Many of the advocates of the view that geography ought to be a spatial science held that one of the failings of traditional geography lay in its inability to be objective, in its overt introduction into geography of evaluative or normative notions. But others in this era championed the introduction of such values. Works as otherwise different as Anne Butti-mer's Values in Geography (1974) and David Harvey's Social Justice and the City (1973) took issue with quantitative and spatial geography's claim that values ought to be excised from geography, and argued that all science ought to make explicit the ways in which it incorporates and promotes particular sets of values. So a second metatheoretical divide was between accounts whose goal is to describe the way in which the world works, and those that are normative, describing the ways in which the world should and could work.
In the 1970s there emerged what one might term a counter-revolution against the new, spatial and theoretical, geography. There, humanistic geographers began to argue that geography was not about - or at least, not simply about - region and space, but rather about place (Tuan, 1974; Relph, 1976).
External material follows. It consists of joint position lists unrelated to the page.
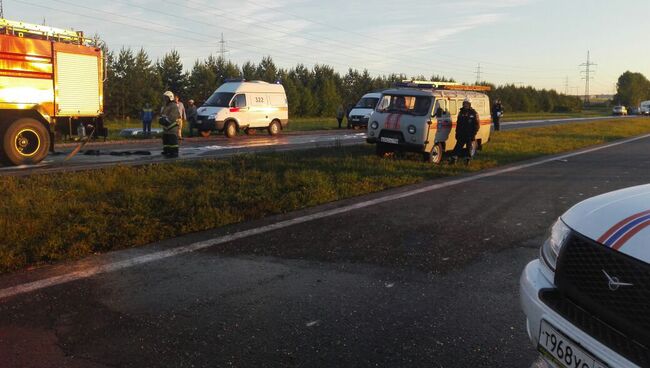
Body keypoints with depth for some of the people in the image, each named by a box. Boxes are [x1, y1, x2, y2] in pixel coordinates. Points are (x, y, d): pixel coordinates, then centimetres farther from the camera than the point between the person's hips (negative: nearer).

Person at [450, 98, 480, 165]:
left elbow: (477, 124, -4)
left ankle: (467, 160, 14)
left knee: (469, 147, 4)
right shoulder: (461, 112, 12)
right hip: (461, 134, 4)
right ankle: (454, 159, 4)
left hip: (469, 134, -4)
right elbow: (458, 124, 17)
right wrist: (457, 133, 11)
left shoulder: (474, 113, -2)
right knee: (458, 146, 2)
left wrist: (474, 133, -12)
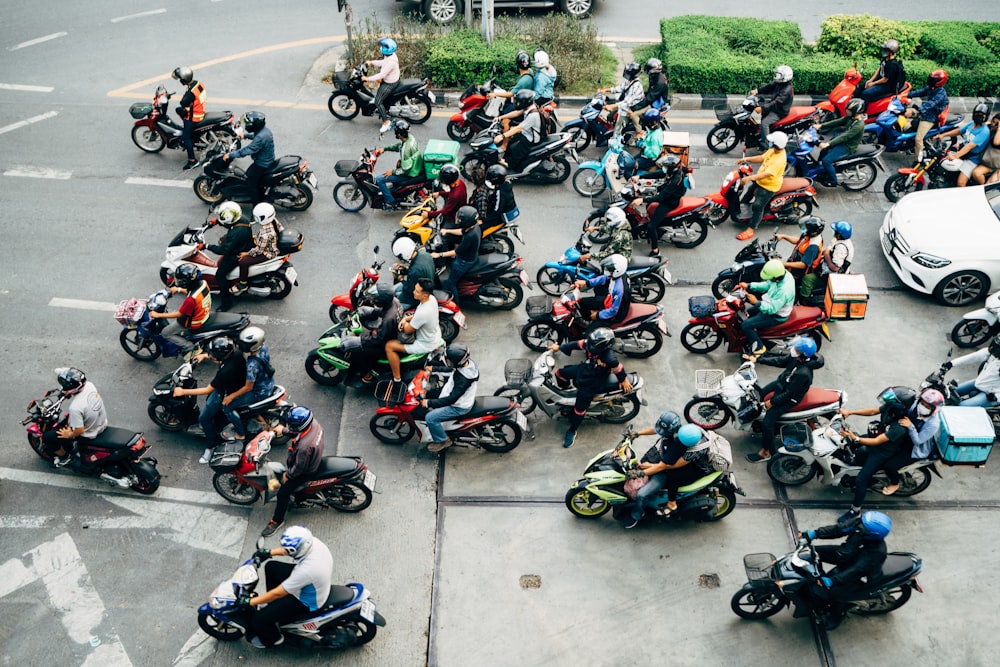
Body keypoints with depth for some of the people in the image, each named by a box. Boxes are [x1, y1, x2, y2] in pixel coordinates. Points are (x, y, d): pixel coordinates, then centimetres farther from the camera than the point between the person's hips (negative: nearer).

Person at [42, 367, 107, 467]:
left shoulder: (75, 407, -37)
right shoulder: (89, 384, -18)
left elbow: (80, 430, -28)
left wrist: (69, 435, -8)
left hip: (88, 435, -7)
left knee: (46, 437, 6)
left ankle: (64, 456, 27)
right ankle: (71, 444, 44)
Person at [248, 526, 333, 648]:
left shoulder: (306, 570, -41)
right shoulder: (312, 542, -22)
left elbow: (278, 593, -29)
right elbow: (292, 548, 5)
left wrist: (250, 601, -18)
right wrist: (269, 552, 6)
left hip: (305, 602, -8)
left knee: (257, 619, -5)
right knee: (271, 567, 19)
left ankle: (273, 638, 27)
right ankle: (273, 605, 38)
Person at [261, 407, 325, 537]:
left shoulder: (304, 446, -45)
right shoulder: (313, 421, -24)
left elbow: (299, 468, -26)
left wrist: (287, 475, -9)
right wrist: (284, 430, 7)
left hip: (306, 471, -8)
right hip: (315, 457, 8)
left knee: (283, 493, 3)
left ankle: (277, 520, 26)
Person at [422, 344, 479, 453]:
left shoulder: (463, 379, -39)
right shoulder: (466, 362, -14)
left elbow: (451, 399, -34)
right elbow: (451, 369, 10)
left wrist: (429, 403, -29)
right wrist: (434, 368, 10)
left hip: (459, 407, -9)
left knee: (430, 418, -14)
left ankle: (442, 441, 7)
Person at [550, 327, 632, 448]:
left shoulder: (609, 358, -39)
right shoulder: (591, 344, -21)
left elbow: (618, 368, -23)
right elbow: (577, 344, -6)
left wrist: (624, 380, -4)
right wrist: (559, 347, 0)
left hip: (592, 383, -7)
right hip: (584, 369, 7)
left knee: (579, 409, 1)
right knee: (560, 373, 13)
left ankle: (572, 431, 25)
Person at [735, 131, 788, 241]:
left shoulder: (780, 160, -34)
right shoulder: (773, 150, -6)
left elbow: (766, 174, -41)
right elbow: (762, 158, 9)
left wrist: (749, 178, -49)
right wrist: (746, 159, -2)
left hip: (769, 186, -10)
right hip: (759, 180, 10)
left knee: (757, 207, -9)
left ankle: (751, 230, 0)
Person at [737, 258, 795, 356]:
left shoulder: (784, 290, -39)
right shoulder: (783, 273, -12)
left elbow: (772, 309, -33)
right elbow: (767, 285, 3)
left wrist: (757, 303, -36)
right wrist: (749, 286, -4)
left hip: (775, 316, -10)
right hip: (772, 304, 10)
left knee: (745, 326, -13)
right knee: (749, 311, 26)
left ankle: (758, 348, 6)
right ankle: (752, 337, 40)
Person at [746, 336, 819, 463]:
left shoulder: (803, 373, -38)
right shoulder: (796, 357, -16)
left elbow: (789, 394, -28)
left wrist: (772, 402, -17)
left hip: (790, 398, -9)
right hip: (781, 383, 9)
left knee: (767, 422, -10)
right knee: (759, 394, 25)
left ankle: (767, 452, 10)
This counter-revolution was typically non-theoretical; it shared that with earlier regional geographers. But in another way it claimed that both older regional geographers and newer spatial geographers were off the mark; it argued that central to understanding the workings of the world is not the way the world is - in either the descriptive way advocated by regional geographers or the theoretical way championed by the new spatial scientists. Drawing on works by scholars like Max Weber, Ludwig Wittgenstein, and Peter Winch, it argued that one needs to begin, at least in the human side of the discipline, with an understanding that people act not on the basis of how the world is, but rather on the basis of how they believe the world to be. This was the third divide, between those who believed that one could in principle discover -or create - knowledge that was from a God's-eye point of view, and those who believed that everything that we know and might know is inexorably the product of human thought, perception, and action.